— Exercise —
All pictures are to be excluded when the data below is output verbatim.

— Information supplied —
= Beginning of Section =
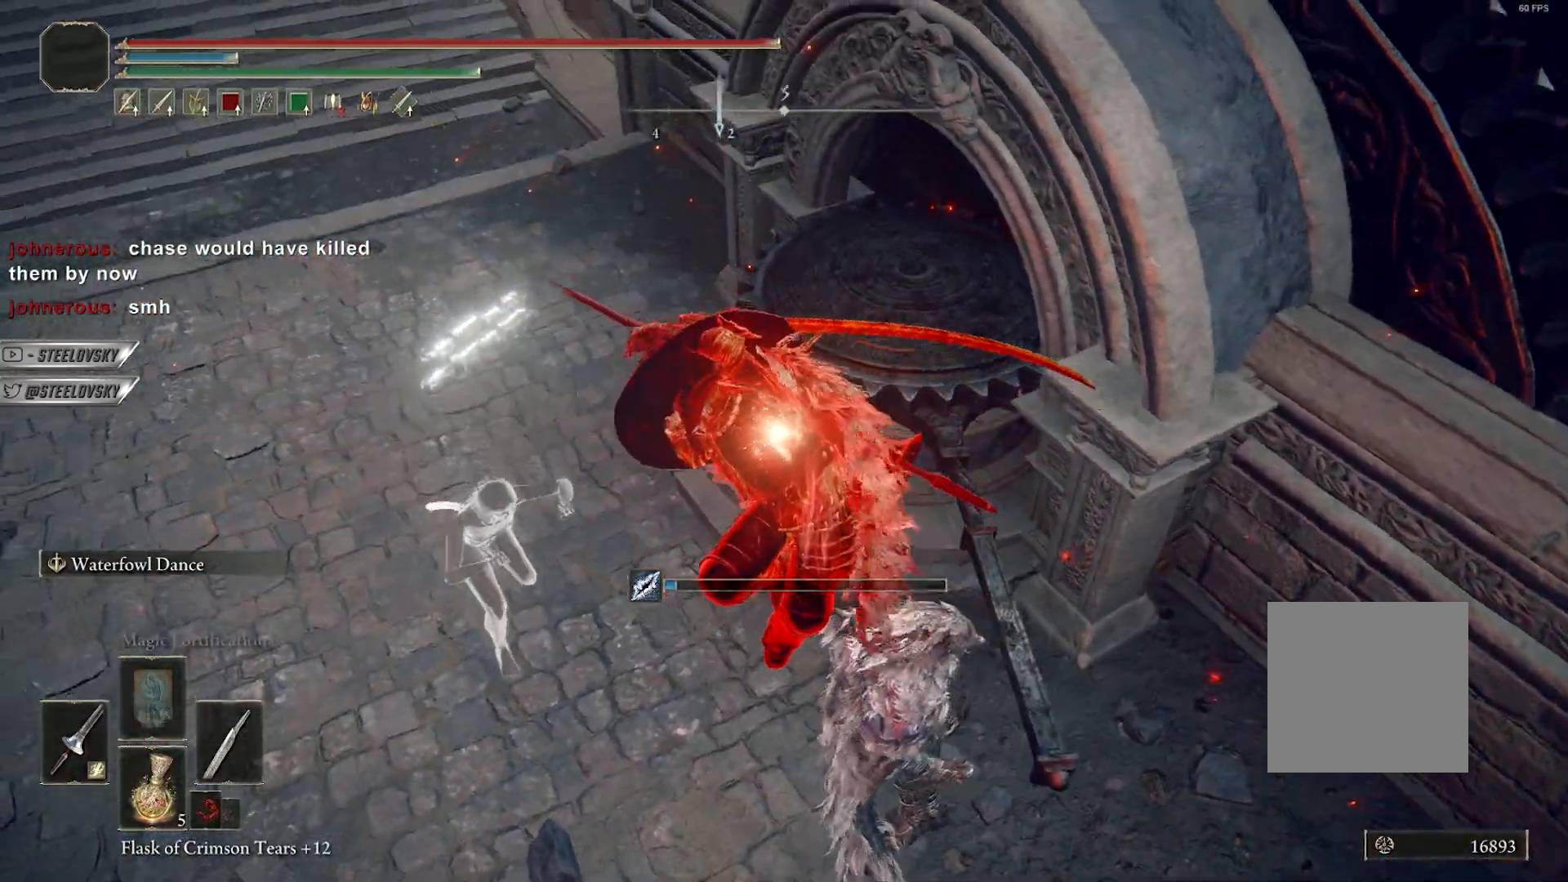
{"buttons": ["L2"], "left_stick": "up-left", "right_stick": "right", "events": [[50, "right_stick", "center"], [333, "L2", "up"], [350, "right_stick", "right"], [383, "L2", "down"]]}
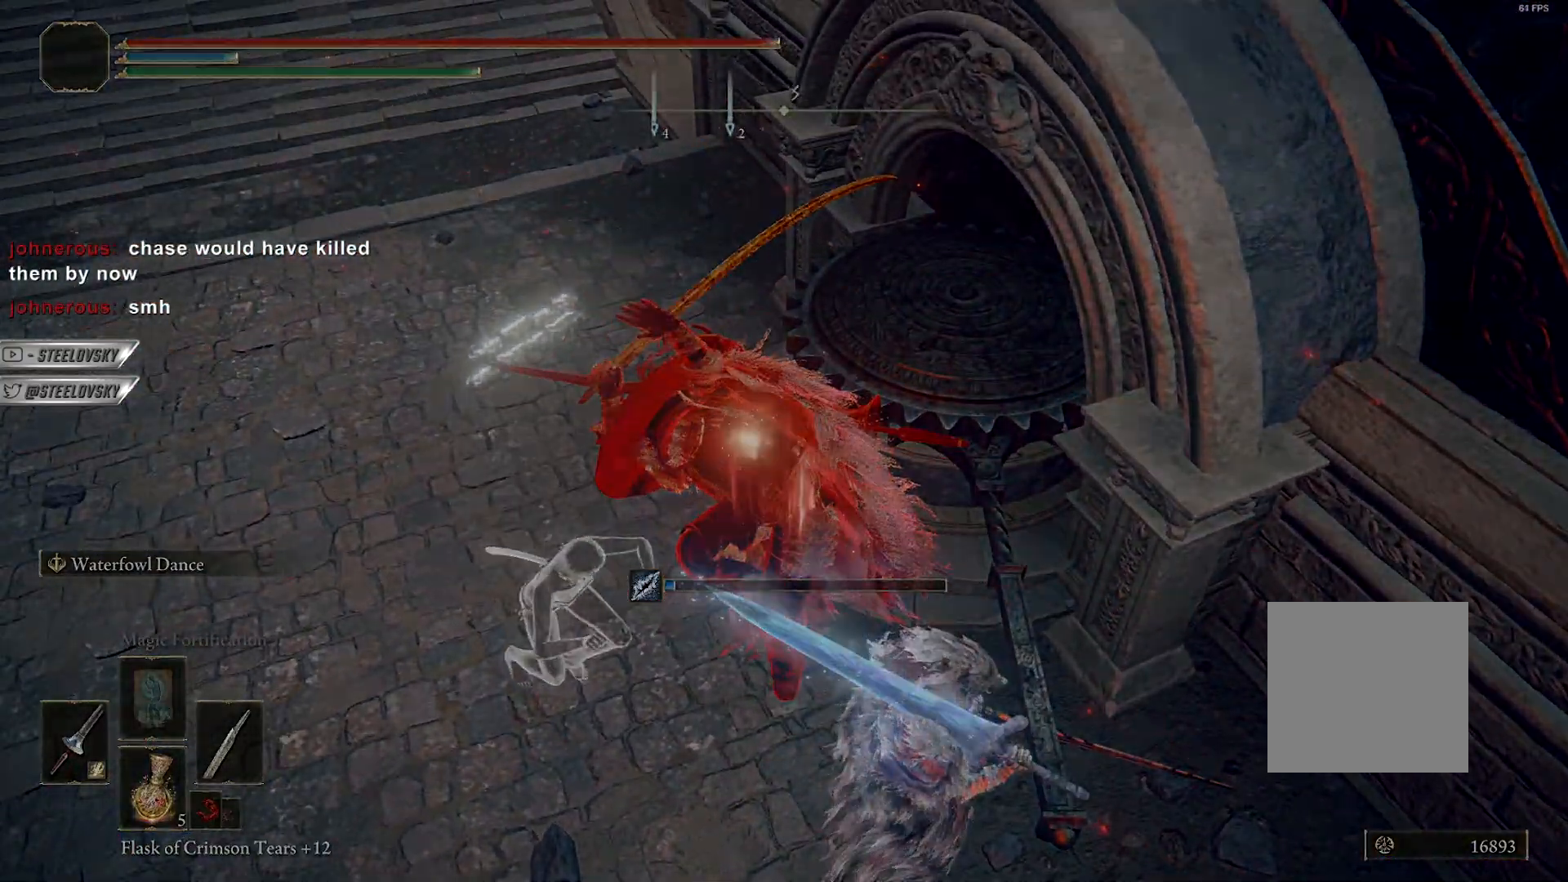
{"buttons": [], "left_stick": "up-left", "right_stick": "center", "events": [[83, "right_stick", "center"], [183, "L2", "up"]]}
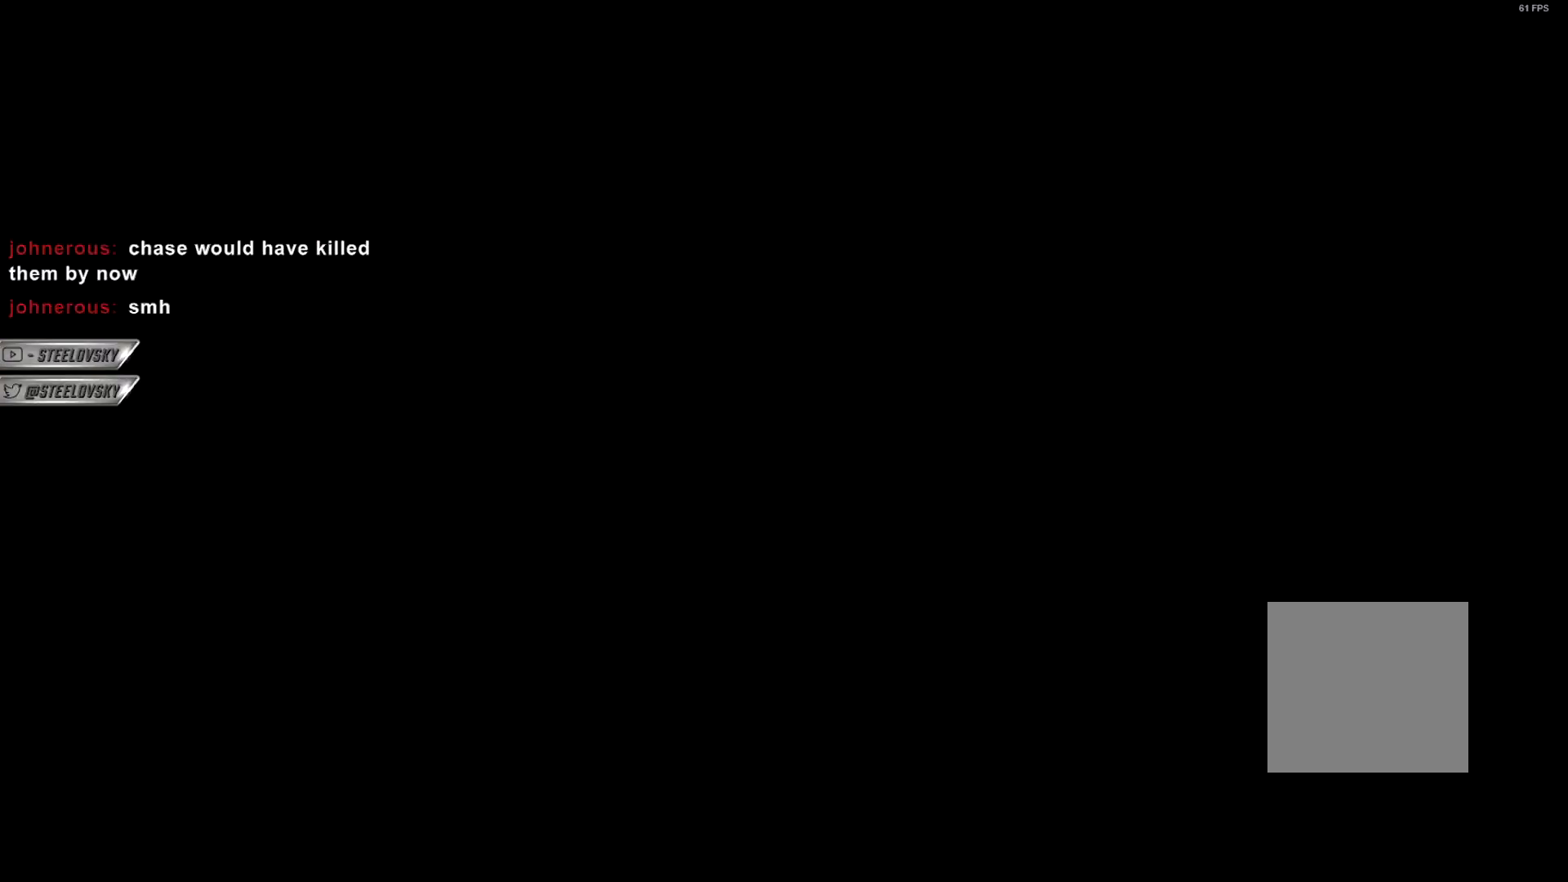
{"buttons": [], "left_stick": "center", "right_stick": "center", "events": [[167, "left_stick", "center"]]}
= End of Section =
— Response area —
{"buttons": ["L2"], "left_stick": "up-left", "right_stick": "right", "events": [[50, "right_stick", "center"], [333, "L2", "up"], [350, "right_stick", "right"], [383, "L2", "down"]]}
{"buttons": [], "left_stick": "up-left", "right_stick": "center", "events": [[83, "right_stick", "center"], [183, "L2", "up"]]}
{"buttons": [], "left_stick": "center", "right_stick": "center", "events": [[167, "left_stick", "center"]]}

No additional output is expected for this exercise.